*WORK ITEM:* Restate every line of the material, word for word.

*EXERCISE MATERIAL:*
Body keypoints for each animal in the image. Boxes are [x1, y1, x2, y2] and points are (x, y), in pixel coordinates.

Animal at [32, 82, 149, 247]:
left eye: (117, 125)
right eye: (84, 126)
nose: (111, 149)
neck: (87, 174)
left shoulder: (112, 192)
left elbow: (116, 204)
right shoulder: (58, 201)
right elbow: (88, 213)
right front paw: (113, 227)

*WRITTEN ANSWER:*
Body keypoints for each animal in the image. Boxes are [x1, y1, x2, y2] and points are (x, y), in pixel coordinates.

Animal at [32, 82, 149, 247]:
left eye: (117, 125)
right eye: (84, 126)
nose: (111, 149)
neck: (87, 174)
left shoulder: (112, 192)
left elbow: (116, 204)
right shoulder: (58, 201)
right elbow: (88, 213)
right front paw: (113, 227)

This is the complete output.